Research And Grants
Cincinnati Children's Hospital Medical Center – $153,867
Dr. Qing Richard Lu
DIPG / DMG
Combining innovative proton radiotherapy with targeted and immune therapies to treat DMG/DIPG
Diffuse midline gliomas (DMG), including diffuse intrinsic pontine gliomas (DIPG), are devastating childhood brain tumors that occur in the central portions of the brain. Traditional chemotherapies don’t work on them, and because of their location they cannot be removed by surgery. Radiation therapy slows tumor growth, but progression is inevitable. DMG/DIPG resistance to treatment is due to a genetic mutation called H3K27M which is found in the tumor cells.

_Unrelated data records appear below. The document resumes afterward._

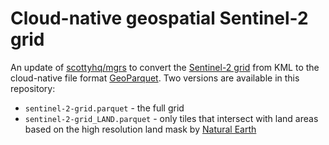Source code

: # Cloud-native geospatial Sentinel-2 grid

An update of [scottyhq/mgrs](https://github.com/scottyhq/mgrs) to convert the 
[Sentinel-2 grid](https://sentinels.copernicus.eu/web/sentinel/missions/sentinel-2/data-products) 
from KML to the cloud-native file format [GeoParquet](https://github.com/opengeospatial/geoparquet). 
Two versions are available in this repository:
- `sentinel-2-grid.parquet` - the full grid
- `sentinel-2-grid_LAND.parquet` - only tiles that intersect with land areas based on the high resolution land mask by [Natural Earth]("https://github.com/nvkelso/natural-earth-vector/blob/v5.1.2/geojson/ne_10m_land.geojson")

Currently, it is not totally clear why the H3K27M mutation leads to such resistant tumors, but it is likely that a combination of therapies including radiation and immunotherapy specifically targeted to the tumor cells and their surrounding support cells will be needed for a cure. Development of effective therapies represents an urgent unmet need in the pediatric brain tumor community. The state-of-the-art proton research facility at Cincinnati Children’s Hospital Medical Center will also allow us to apply a promising new form of radiation (FLASH therapy) to our pre-clinical brain tumor models. FLASH proton therapy delivers radiation at ultra-high speeds and causes less damage to surrounding healthy tissues than typical radiation. Initial experiments using FLASH indicate that it effectively kills DMG/DIPG tumor cells in lab models. For these reasons, FLASH may hold great promise for DMG/DIPG patients by allowing for higher safe doses of radiation and faster treatment. Our collaborator, Dr. Carl Koschmann, has been studying another new anti-tumor drug called ONC201, which stops DMG/DIPG growth in lab models and in patients. In addition, therapies combining immunotherapy targeting immune cells have proven more effective than traditional therapies, and with yield better outcomes. We see an opportunity to combine proton therapy with this targeted new drug along with immunotherapy, in comparison with standard x-ray radiation therapy, the only treatment that consistently slows DMG/DIPG growth. Our project is to test this powerful combination against a full range of experimental models and use cutting-edge molecular analyses to understand why they work and what may be needed to make them even more effective in the future. Our studies should help to design novel combined treatment strategies for DMG/DIPG in future clinical trials and improve therapy efficacy and patient survival.